A ANPEd foi aceita como Amicus Curiae no julgamento da nova Política Nacional de Educação Especial. Após a suspensão no dia 01 de dezembro de eficácia do Decreto 10.502/2020 pelo ministro Dias Toffoli, o Plenário do STF julga liminar de Ação Direta de Inconstitucionalidade impetrada pelo PSB. Neste contexto, a Associação, como indica o termo em latim, passa a ser reconhecida como instituição designada a fornecer subsídios às decisões dos tribunais, oferecendo embasamento a questões de grande relevância e impacto como esta.
O posicionamento da ANPEd, amparado em pesquisas do Grupo de Trabalho de Educação Especial (GT 15), é contrário ao decreto. Como salienta o argumento do GT 15, além de ter potencial de causar segregação e discriminação entre educandos com e seu deficiência, a proposta desconhece toda uma política construída nos últimos 11 anos. A admissão da ANPEd como Amicus Curiae também levou em consideração as mais de quatro décadas de atuação da entidade na defesa da educação e visibilidade da pesquisa acadêmica da área.
Confira trechos do argumento da ANPEd e do GT 15 sobre o tema:
Durante um longo período havia a tendência a julgar que as demandas da população-alvo da educação especial só poderiam ser atendidas em instituições especializadas. Esta prática influenciou bastante na perpetuação de preconceitos acerca das possibilidades de desenvolvimento e aprendizagem desse grupo. Nessa perspectiva tivemos uma significativa ampliação do acesso da população-alvo da educação especial ao sistema educacional brasileiro em todos os níveis de ensino com a Política Nacional de Educação Especial na Perspectiva Inclusiva. Entre 2009 - 2019 saímos de 639.718 para 1.250.967 matrículas de estudantes população-alvo em educação especial na educação básica. As pesquisas vêm mostrando que mesmo pessoas com deficiências mais severas são capazes de aprender, podendo e devendo ser incluídas nas escolas. Assim, a educação especial na perspectiva inclusiva tem como marca a transversalidade da educação especial em todos os níveis de ensino, da educação da educação infantil ao ensino superior.

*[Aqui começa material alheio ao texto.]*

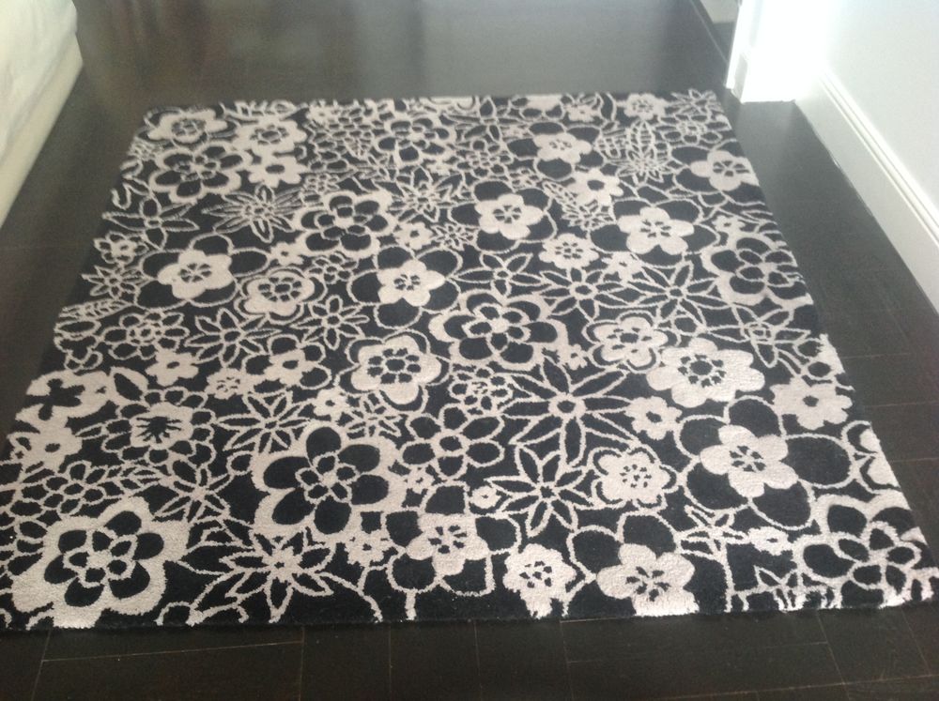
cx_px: 470
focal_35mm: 35
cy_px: 350
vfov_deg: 40.6
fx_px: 948
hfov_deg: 52.7
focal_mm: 4.28
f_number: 2.4
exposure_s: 1/15
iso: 125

O Decreto desmonta a possibilidade de construção de um sistema educacional inclusivo, ao classificar apenas algumas escolas como “regulares inclusivas” e definidas como aquelas “instituições de ensino que oferecem atendimento educacional especializado aos educandos da educação especial em classes regulares, classes especializadas ou salas de recursos”. Isso fere o princípio da política de 2008 na qual a educação especial jamais será substitutiva da educação geral, mas complementar e suplementar colaborando no processo de escolarização da população-alvo da educação especial.
A ideia de existirem escolas “regulares inclusivas” traz algumas limitações que podem impactar o acesso ao sistema escolar: Os alunos da educação especial só poderiam ser matriculados em escolas que já oferecem “atendimento educacional especializado aos educandos”, o que pode limitar as possibilidades de escolha dos alunos e suas famílias. O Decreto, ao delimitar que algumas escolas são “regulares inclusivas”, também induz à ideia de que outras não são, ou seja, podem passar a recusar a matrículas de alunos por se considerarem “inadequadas” a essas crianças, já que não “possuem atendimento educacional especializado”. O argumento da escola pode ser embasado, ainda, em inciso do artigo 3º do Decreto que afirma a “participação de equipe multidisciplinar no processo de decisão da família ou do educando quanto à alternativa educacional mais adequada”, situação que pode constranger a família e a criança a não buscar seu direito de ser matriculado na escola que os interessa; Essa dinâmica leva à possibilidade de que não seja mais possível exigir que a escola busque recursos adequados que a criança necessite, já que não é mais classificada como “regular inclusiva”.
Pesquisas acadêmicas mostram a existência de muitos desafios enfrentados por alunos da educação especial nas escolas comuns, mas mostram também trabalhos magníficos desenvolvidos por professores, nessas mesmas escolas, revelando a ampliação da socialização, participação e acesso ao processo de escolarização. Uma consequência desses trabalhos é o alcance, em número cada vez maior, desses alunos aos níveis mais altos de escolaridade, inclusive, no Ensino Superior.
Da mesma forma, não há garantia de escolarização dentro das instituições especializadas, especialmente às direcionadas aos alunos com deficiência intelectual e múltipla; Pesquisas com adolescentes e adultos que chegam ao Ensino Superior registram que a grande maioria fez sua escolaridade nas escolas comuns.